Friday, 15 July 2016
Apart from Thursday's trip to Ham Wall the past week has mostly seen me venturing out between showers to visit local butterfly and dragonfly sites. Returns have been poor, with numbers of both appearing to be down this year, and with clouds and cooler weather resulting in occasions when nothing much has been flying.
In previous years one of the ponds in Angmering has been good for Black-tailed Skimmers and Red-eyed Damselflies. My first visit coincided with a sudden cloud burst so I found nothing but on the second visit a few Black-tailed were flying.
They usually favour putting down on the mud so, as below, it is not easy to get a good picture.
However, as the temperature goes above twenty five degrees they start to settle on low vegetation. I don't think we actually reached that on my second visit but I did find an obliging specimen and the pictures are in a different class.
Unfortunately, I couldn't find any Red-eyed Damselflies despite seeing large numbers there in previous years. The pond now has a few very large fish although I doubt that these could have wiped out the colony completely.
Other Dragonflies seen. The one below is a bit confusing. It has yellow stripes down the legs so it is a Common Darter but I think it must be a freshly emerged male. The wings look pristine and the pterostigma are still white rather than the dark brown of a mature specimen. Picture taken at the Angmering Pond.
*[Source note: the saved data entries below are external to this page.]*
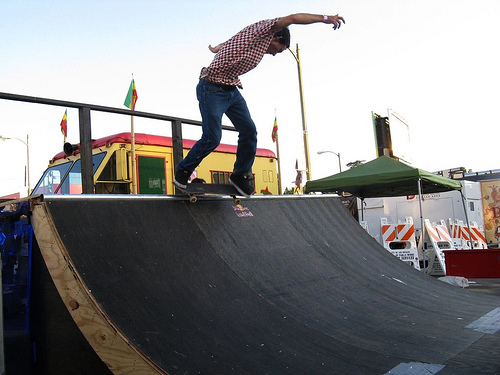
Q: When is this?
A: Daytime.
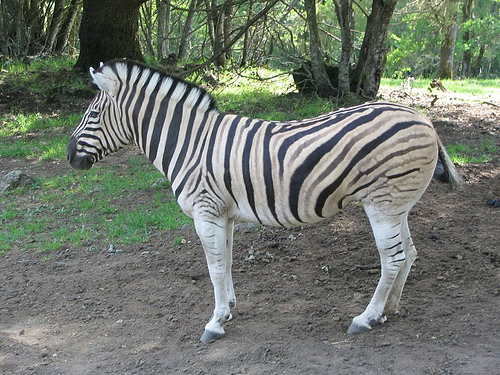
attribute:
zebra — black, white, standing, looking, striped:
[68, 54, 468, 345]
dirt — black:
[0, 89, 498, 370]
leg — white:
[194, 216, 231, 345]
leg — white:
[226, 223, 237, 308]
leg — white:
[348, 208, 403, 332]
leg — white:
[388, 218, 415, 313]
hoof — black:
[200, 327, 225, 346]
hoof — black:
[345, 318, 369, 336]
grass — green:
[6, 55, 497, 253]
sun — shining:
[224, 63, 300, 91]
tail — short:
[436, 137, 462, 194]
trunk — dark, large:
[73, 3, 146, 70]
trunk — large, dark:
[209, 1, 277, 62]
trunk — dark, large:
[304, 1, 330, 95]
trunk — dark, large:
[333, 3, 358, 87]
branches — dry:
[240, 11, 292, 51]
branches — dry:
[150, 3, 208, 45]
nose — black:
[64, 137, 87, 170]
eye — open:
[87, 110, 104, 121]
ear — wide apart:
[82, 64, 119, 87]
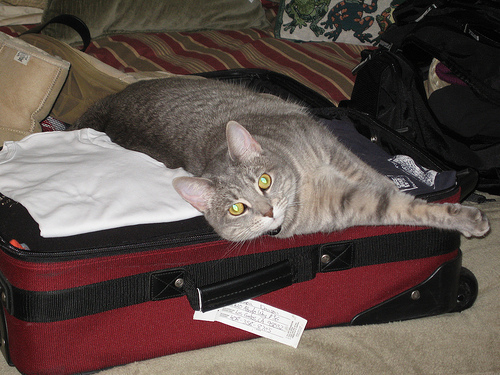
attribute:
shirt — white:
[11, 116, 144, 246]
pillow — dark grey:
[118, 6, 265, 46]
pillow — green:
[287, 4, 395, 55]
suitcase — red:
[7, 146, 479, 373]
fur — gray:
[97, 70, 490, 244]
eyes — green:
[231, 175, 274, 220]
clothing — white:
[317, 116, 472, 190]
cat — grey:
[88, 77, 455, 233]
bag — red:
[4, 211, 464, 336]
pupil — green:
[254, 171, 277, 194]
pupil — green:
[226, 201, 247, 220]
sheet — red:
[80, 24, 362, 105]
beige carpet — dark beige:
[353, 310, 452, 370]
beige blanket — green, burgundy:
[220, 345, 389, 370]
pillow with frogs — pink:
[278, 0, 398, 48]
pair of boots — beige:
[2, 28, 136, 146]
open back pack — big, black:
[351, 0, 497, 184]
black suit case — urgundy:
[8, 171, 466, 361]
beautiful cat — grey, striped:
[96, 66, 495, 273]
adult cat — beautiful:
[62, 70, 480, 279]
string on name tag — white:
[192, 285, 211, 318]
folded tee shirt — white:
[2, 133, 205, 239]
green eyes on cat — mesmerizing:
[208, 170, 283, 223]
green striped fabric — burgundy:
[165, 30, 255, 63]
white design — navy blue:
[384, 169, 417, 195]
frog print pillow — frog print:
[285, 1, 384, 57]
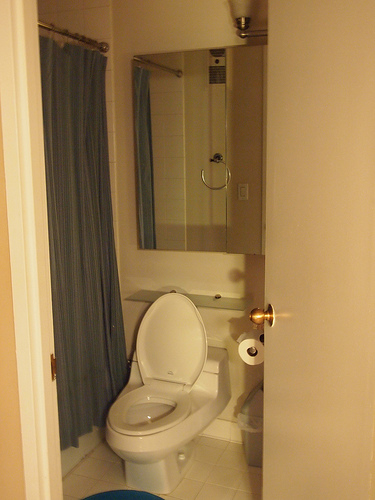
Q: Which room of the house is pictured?
A: It is a bathroom.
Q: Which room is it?
A: It is a bathroom.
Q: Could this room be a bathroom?
A: Yes, it is a bathroom.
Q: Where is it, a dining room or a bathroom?
A: It is a bathroom.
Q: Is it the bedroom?
A: No, it is the bathroom.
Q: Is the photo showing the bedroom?
A: No, the picture is showing the bathroom.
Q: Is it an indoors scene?
A: Yes, it is indoors.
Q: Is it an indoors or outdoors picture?
A: It is indoors.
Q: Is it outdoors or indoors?
A: It is indoors.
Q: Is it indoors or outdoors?
A: It is indoors.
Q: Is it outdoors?
A: No, it is indoors.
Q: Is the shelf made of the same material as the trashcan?
A: No, the shelf is made of glass and the trashcan is made of metal.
The next one is a Ruddy Darter (no yellow lines down the legs) and a much deeper colour than the specimen in one of last weeks blogs. This one taken at Woods Mills.
Early Commas have over wintered and usually look a bit tatty so these will be first brood having emerged early July. The closed wing shot showing the white comma that gives them their name.
Plenty of Skippers around. This one looks like an Essex.
The next a female Large
Male Large - note the large sex brands on the wings
Meadow Browns everywhere. This one a female
my first Gatekeeper of the year
Silver-washed Fritillaries in Madgeland Wood although no sign of the Purple Emperors.
I also spent an hour or so watching Purple Hairstreaks in the top of a large oak tree at Tillets Lane Fields. No chance of a picture and this still remains on the top of my target list.